Darker mornings, darker evenings, and chilly grey days in between means winter is here. This reduced exposure to light can affect the body’s natural clock (circadian rhythm) and cause you to continue producing the sleep hormone melatonin, which lowers your mood and energy.
As a survivor of the Winnipeg six-month winter, I resonate with the feeling of dread that comes with the cold season. Here are a few things I can personally vouch for getting me through:
Do something that you enjoy and is accessible to you – your chances of sticking with it will be higher. Whether that’s a home yoga routine, or trying out indoor rock climbing. Or, make a habit of getting out for a daily walk. This helps your mood by breathing in fresh air and providing a change in scenery, all while exercising.
Add vitamin D to your diet
Food sources of vitamin D include milk, egg yolks, mushrooms, and fish. For most people, the best way is through taking a supplement because it’s hard to eat enough through food.
Try a new hobby, or pick up an old one
Hobbies are a perfect way to distract one’s self and pass the time. They provide an outlet for stress relief and often promote creativity. Personally, I love to knit warm winter garments for friends and family.
Make your environment brighter
In winter the amount of sunlight we are exposed to is more limited.
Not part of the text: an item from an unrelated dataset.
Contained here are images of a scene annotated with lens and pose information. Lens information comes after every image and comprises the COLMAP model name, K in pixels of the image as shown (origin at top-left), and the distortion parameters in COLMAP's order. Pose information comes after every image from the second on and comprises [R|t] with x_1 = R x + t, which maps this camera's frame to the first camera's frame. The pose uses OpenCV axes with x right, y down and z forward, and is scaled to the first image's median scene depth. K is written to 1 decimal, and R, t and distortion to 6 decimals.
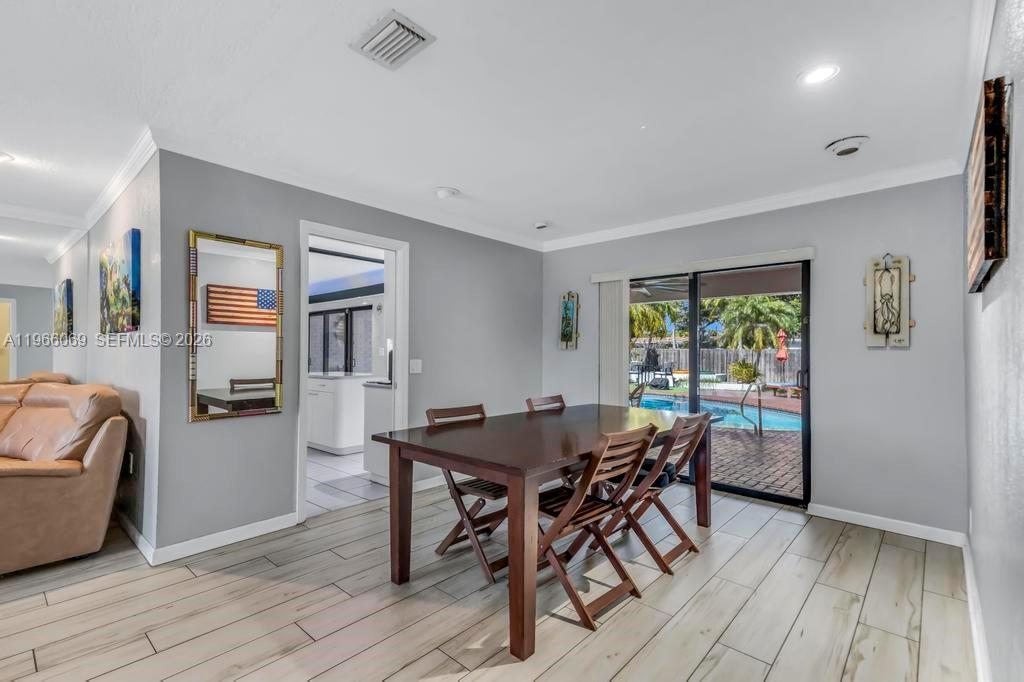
lens RADIAL K [[470.0, 0, 512.0], [0, 470.0, 341.0], [0, 0, 1]] dist [0.034403, 0.000213]
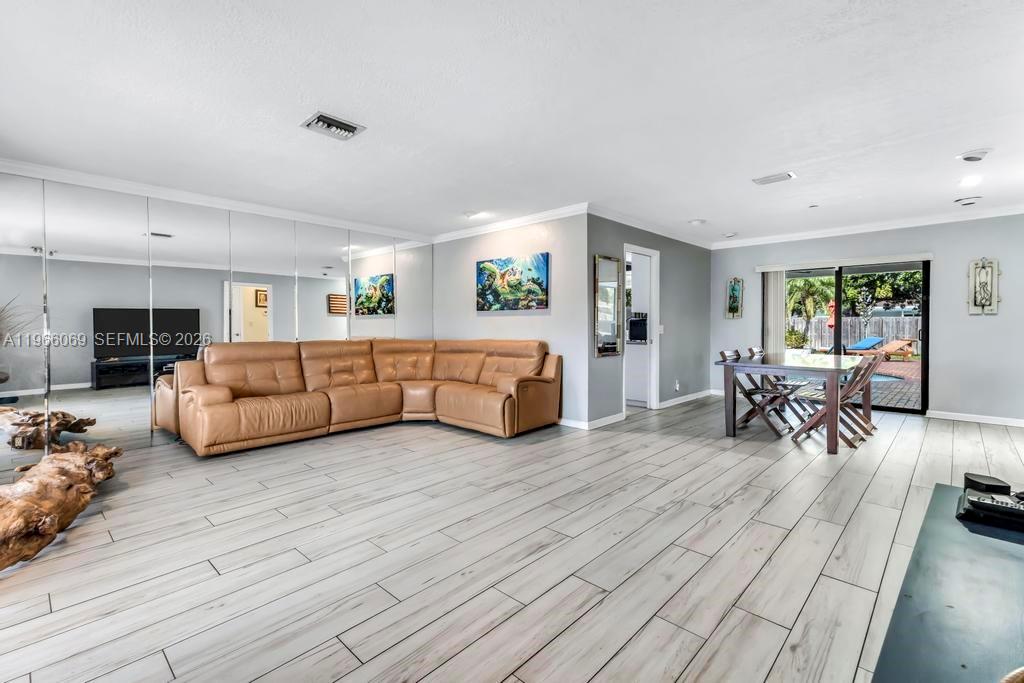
lens RADIAL K [[463.9, 0, 515.5], [0, 463.9, 322.6], [0, 0, 1]] dist [0.031319, 0.000214]
pose [[0.999707, -0.008958, -0.022475, -0.735854], [0.009446, 0.999720, 0.021706, -0.008047], [0.022274, -0.021912, 0.999512, -0.636310]]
Opening the window shades can help provide an extra dose of sunlight. Using a light box-a source of artificial light- can be effective as well.
Reach out to your support network
People have a tendency to hibernate in the winter. Isolation can increase feelings of depression. Stay connected and spend time with loved ones.
Despite a daily average of less than seven hours of sunlight during the winter, the Danes sit comfortably at the top of the UN Happiness Report.
How? With Hygge!
Pronounced Hooguh, this Danish word translates to “coziness”. It is a feeling of togetherness, relaxation, and savoring simple pleasures. Hygge peaks during winter season, and becomes almost a survival strategy.
A few examples:
- Sipping a cup of hot chocolate, tea, or mulled wine
- Spending quality time with family/friends
- Savouring a homemade cinnamon bun or traditional apple tart
- Warm, diffuse light, such as candlelight
- Watching a film or reading a book under a blanket
It sounds simple – that’s the whole point. Hygge is all about the little things.
Also, seasonal affective disorder is really a thing
The reduced light, warmth, and color of winter leaves lots of people feeling a little more melancholy or tired—and isn’t necessarily something to worry about. But if your symptoms crop up around the same time each year, have a real impact on your quality of life, and improve when the seasons change, you may have seasonal affective disorder. If you think what you are experiencing could be more than the winter blues, consider talking to your health care provider. SAD can improve with proper treatment.